● **Assigned task**
One part of the entries below is wanted: the lines from the one containing "neck: (468, 359)" through the one containing "left front paw: (535, 413)". Write those out exactly and nothing else.

● **Record set**
-------------------------

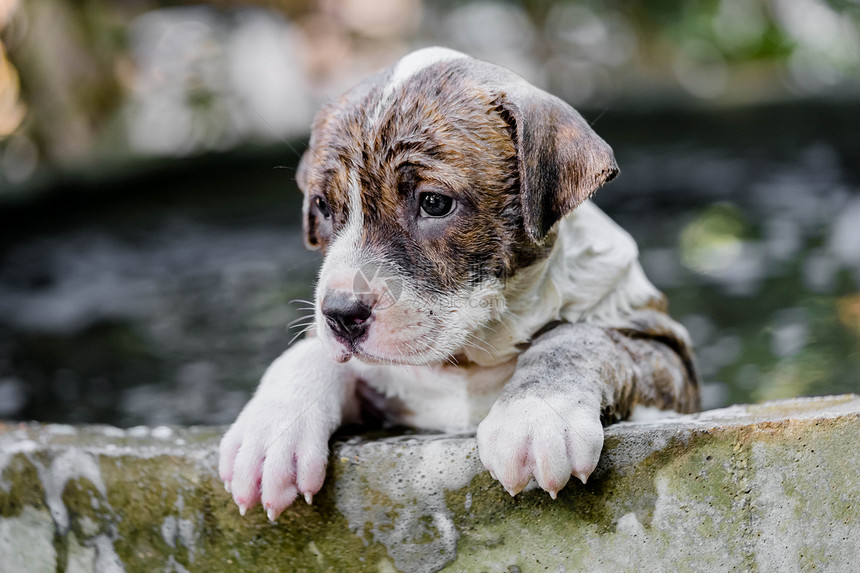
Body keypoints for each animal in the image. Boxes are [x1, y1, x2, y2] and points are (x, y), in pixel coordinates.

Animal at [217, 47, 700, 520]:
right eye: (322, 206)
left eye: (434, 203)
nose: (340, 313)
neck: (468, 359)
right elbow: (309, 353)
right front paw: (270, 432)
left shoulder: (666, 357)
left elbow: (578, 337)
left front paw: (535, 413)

-------------------------

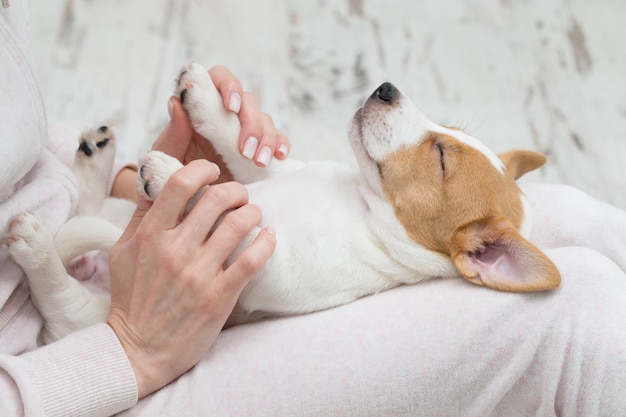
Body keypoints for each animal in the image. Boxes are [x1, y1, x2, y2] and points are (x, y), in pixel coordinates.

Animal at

-------------------------

● **Task result**
neck: (468, 359)
right elbow: (309, 353)
right front paw: (270, 432)
left shoulder: (666, 357)
left elbow: (578, 337)
left front paw: (535, 413)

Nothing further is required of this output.